Defending champions and Premiership leaders Sarries are primed for a showdown with top-four chasing London rivals Harlequins in front of an 80,000-strong crowd at Wembley Stadium tomorrow.

Seven days later, the Allianz Park side play Wasps at the Madejski Stadium for a place in the European Champions Cup final as they pursue a maiden continental crown.

With Saracens fully immersed in the business end of the campaign, Kruis believes this season could prove pivotal in sealing the north London club’s authority as the dominant force in English club rugby.

“To follow international success with domestic success would be epic,” Kruis, who along with fellow lock Maro Itoje yesterday extended his Saracens contract until the summer of 2019, told City A.M.

LEARNING STAGE

“When you come off the back of a successful campaign like the Six Nations, it gives you a lot of confidence.

“Last year, winning the Premiership was just an unbelievable feeling after losing it the year before [against Northampton] in the final stages.

“You spend the majority of time with your club and have some unbelievable friendships there. We’ve been together as a group for so long that these sorts of things matter so much to us. We’ve done our learning curve and I think we’ve now got the confidence and the squad to go and do it again.

“It’s another year down the line. The base of our team has been there for the last four or five years and we’ve gone through that learning. If you look at the successful teams which have a legacy, they’ve all been through this learning stage. For us we’ve had some hard days, but we’ve got the experience and players to do it.”

Having fallen at the final hurdle in both the Premiership and Heineken Cup finals in 2014, Saracens took huge inspiration from NBA outfit San Antonio Spurs last term.

STONECUTTER

The Spurs bounced back from defeat in 2013 to be crowned NBA champions 12 months later by beating Miami Heat – outscoring their rivals by the largest average points differential in finals history.

A mantra adopted by Sarries stemmed from a stonecutter hammering at a piece of rock, which cracks at the 101st attempt, although the previous 100 blows are deemed just as vital to its shattering.

“For us, it’ still about pounding that rock,” added Kruis. “It’s interesting, you look at what they [San Antonio Spurs] went through and the heartbreak that they suffered initially, now they are creating the legacy that we talk about.

“Creating a legacy is massive for us, we need it and we want it. We want to pull it off. Like any team, we want to reach our goals and we want to be the best we can as a club.

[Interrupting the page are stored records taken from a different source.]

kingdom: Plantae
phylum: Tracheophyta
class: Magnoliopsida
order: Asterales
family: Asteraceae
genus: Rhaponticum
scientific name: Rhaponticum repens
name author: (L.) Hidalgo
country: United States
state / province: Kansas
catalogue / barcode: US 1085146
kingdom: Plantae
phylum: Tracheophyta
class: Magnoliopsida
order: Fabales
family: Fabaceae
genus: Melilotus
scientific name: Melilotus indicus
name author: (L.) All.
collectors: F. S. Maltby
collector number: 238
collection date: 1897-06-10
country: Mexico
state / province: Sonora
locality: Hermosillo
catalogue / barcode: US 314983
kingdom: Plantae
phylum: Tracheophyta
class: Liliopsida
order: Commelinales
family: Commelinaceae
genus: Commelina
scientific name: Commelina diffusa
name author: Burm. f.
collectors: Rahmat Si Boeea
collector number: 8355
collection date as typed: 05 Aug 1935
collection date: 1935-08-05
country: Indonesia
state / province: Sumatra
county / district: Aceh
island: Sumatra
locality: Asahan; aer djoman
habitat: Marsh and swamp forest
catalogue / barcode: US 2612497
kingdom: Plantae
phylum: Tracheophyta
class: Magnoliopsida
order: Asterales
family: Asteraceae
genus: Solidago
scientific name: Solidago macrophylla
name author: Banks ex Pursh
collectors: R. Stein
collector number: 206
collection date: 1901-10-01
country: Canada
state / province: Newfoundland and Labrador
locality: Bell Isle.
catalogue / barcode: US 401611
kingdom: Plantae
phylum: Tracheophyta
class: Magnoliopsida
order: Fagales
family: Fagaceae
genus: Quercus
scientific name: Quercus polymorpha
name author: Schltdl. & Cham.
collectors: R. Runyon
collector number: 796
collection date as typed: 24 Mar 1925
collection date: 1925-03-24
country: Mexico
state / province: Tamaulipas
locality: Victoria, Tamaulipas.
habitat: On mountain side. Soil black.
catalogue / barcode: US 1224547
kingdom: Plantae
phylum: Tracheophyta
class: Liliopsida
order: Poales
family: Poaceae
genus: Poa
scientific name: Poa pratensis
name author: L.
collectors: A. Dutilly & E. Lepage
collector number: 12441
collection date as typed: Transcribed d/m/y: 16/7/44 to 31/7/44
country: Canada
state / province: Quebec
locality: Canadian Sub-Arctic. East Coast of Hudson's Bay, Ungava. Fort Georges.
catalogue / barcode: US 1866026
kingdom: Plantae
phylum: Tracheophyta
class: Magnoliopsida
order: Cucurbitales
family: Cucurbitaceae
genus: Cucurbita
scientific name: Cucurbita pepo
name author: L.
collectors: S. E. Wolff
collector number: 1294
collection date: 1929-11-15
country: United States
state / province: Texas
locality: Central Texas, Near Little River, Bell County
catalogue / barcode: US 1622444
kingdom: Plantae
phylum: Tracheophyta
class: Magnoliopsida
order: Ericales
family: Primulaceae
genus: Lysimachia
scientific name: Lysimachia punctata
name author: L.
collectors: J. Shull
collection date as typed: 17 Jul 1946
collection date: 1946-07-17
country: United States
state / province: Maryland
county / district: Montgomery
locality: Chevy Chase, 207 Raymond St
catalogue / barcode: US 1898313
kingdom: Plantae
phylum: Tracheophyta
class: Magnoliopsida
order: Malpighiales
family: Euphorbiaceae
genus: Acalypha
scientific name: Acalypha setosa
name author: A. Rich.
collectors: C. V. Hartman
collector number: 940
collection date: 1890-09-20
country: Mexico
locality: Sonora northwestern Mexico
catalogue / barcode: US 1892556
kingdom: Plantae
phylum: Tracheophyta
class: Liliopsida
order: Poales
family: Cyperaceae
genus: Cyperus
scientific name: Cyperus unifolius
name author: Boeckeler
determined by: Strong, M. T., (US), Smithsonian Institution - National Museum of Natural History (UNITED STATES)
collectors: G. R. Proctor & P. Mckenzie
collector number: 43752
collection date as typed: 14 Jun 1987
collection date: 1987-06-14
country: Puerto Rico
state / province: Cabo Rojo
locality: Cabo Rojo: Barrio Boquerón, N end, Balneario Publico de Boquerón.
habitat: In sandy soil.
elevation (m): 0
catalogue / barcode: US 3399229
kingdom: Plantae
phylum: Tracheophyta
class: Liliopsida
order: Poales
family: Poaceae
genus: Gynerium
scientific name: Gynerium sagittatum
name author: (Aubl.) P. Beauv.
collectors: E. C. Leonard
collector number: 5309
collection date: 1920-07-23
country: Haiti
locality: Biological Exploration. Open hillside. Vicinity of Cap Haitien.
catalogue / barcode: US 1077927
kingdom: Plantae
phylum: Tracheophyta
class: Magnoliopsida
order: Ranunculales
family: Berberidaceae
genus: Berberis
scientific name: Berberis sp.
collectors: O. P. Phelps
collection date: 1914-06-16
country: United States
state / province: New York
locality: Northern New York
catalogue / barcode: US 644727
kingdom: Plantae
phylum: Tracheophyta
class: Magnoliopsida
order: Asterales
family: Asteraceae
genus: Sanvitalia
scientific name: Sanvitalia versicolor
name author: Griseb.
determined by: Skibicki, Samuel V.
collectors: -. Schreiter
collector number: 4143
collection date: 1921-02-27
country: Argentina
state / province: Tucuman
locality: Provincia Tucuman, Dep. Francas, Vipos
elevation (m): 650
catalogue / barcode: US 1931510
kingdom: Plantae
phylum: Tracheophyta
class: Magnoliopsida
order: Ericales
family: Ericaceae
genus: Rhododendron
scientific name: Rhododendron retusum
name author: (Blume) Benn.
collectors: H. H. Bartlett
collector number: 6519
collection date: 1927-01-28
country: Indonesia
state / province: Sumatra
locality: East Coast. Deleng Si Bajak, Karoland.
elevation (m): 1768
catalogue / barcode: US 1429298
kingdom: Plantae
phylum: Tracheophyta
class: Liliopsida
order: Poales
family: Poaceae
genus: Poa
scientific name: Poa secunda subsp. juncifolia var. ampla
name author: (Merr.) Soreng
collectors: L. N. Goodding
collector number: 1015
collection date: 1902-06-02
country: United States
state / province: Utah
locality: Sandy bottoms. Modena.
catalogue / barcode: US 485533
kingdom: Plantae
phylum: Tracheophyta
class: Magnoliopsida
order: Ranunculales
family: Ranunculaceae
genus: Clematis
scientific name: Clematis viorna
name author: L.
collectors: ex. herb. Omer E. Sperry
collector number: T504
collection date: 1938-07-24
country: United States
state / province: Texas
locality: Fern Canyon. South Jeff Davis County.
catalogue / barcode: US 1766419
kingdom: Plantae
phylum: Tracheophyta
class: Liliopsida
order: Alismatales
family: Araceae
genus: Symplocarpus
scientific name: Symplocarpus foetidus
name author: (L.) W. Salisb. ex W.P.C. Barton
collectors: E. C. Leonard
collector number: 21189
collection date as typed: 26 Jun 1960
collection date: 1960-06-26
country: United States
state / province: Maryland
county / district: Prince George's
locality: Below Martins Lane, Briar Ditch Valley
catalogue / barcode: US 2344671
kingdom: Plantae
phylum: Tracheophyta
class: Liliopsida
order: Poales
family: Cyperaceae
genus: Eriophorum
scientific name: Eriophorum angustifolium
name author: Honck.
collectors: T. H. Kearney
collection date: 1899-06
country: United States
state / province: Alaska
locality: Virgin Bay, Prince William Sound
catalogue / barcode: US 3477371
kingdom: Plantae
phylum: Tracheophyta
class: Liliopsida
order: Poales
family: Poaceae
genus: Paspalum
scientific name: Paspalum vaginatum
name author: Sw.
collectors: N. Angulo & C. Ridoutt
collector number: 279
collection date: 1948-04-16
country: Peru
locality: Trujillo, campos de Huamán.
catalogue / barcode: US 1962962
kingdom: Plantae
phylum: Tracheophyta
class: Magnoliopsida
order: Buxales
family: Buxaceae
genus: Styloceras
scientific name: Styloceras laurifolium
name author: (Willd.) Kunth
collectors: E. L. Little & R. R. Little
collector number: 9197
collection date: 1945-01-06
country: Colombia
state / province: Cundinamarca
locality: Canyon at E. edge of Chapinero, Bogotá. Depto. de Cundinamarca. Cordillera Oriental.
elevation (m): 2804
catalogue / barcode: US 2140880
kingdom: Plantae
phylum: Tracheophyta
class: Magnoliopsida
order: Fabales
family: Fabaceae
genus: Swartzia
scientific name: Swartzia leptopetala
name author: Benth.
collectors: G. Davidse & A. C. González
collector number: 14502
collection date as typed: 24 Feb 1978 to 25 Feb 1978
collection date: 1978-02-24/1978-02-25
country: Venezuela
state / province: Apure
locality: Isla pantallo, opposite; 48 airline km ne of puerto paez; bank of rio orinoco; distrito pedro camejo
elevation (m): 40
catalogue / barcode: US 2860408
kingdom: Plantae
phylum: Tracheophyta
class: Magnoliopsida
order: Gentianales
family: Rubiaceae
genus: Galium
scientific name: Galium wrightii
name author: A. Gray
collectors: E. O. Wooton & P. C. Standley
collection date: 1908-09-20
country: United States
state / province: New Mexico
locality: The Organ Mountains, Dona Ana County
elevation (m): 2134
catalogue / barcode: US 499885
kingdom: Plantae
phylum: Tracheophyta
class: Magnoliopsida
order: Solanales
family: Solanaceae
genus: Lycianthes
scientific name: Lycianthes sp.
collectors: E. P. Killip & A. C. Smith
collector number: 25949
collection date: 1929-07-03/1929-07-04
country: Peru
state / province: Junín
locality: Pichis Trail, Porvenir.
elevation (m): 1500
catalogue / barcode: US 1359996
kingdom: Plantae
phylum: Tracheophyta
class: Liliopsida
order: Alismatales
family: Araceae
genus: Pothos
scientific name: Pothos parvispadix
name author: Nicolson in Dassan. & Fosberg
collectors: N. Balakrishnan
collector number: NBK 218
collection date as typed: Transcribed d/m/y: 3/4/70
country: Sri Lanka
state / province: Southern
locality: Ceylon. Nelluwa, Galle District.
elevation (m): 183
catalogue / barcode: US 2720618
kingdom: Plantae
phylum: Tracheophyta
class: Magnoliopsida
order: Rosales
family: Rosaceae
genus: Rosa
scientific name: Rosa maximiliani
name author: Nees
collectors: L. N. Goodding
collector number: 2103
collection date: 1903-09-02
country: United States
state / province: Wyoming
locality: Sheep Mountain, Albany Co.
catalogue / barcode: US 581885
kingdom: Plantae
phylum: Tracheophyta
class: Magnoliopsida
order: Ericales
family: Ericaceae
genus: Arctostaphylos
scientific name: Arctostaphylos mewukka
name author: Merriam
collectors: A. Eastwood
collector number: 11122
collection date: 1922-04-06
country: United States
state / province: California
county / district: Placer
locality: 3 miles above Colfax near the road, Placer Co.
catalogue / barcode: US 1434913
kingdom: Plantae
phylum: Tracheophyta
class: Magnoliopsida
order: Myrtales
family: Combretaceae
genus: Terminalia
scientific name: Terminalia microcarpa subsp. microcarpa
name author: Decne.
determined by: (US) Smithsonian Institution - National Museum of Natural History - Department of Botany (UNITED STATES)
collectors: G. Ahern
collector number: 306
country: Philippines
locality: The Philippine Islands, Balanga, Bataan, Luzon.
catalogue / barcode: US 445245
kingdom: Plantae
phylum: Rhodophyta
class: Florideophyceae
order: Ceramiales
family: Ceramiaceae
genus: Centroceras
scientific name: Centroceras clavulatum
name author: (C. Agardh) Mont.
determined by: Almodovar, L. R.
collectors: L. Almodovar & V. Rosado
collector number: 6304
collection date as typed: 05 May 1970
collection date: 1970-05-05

“We have got an environment which has England players in it, and produces players that make a difference. We want to play to the best of our abilities and hopefully win trophies.”

WEMBLEY

Sarries have already secured a Premiership play-off spot, while victory over Harlequins would boost their hopes of a home semi-final tie – Mark McCall’s side sit five points ahead of third-placed Wasps with three games of the regular season remaining.

Departing director of rugby Conor O’ Shea has described the clash as “do or die” for sixth-placed Quins, who are five points adrift of Leicester Tigers and a place in the top four.

Quins beat Saracens at Wembley in March 2012, although the Men in Black have an impressive historical record at the national stadium, losing just three of 12 matches.

“With a lot riding on it, the stakes have certainly been raised,” said Kruis.

“We’ve got a chance to secure a home semi-final this year so it’s a massive game for us. We all know it’s a massive occasion.

“We’ve played a lot of matches in the past at Wembley, big games, so it’s almost like a home from home.

“We’re part of a pretty special bunch that gets to play there. It’s one of the best stadiums in the world, so it’s a real privilege, but that means nothing if we don’t turn up and perform.”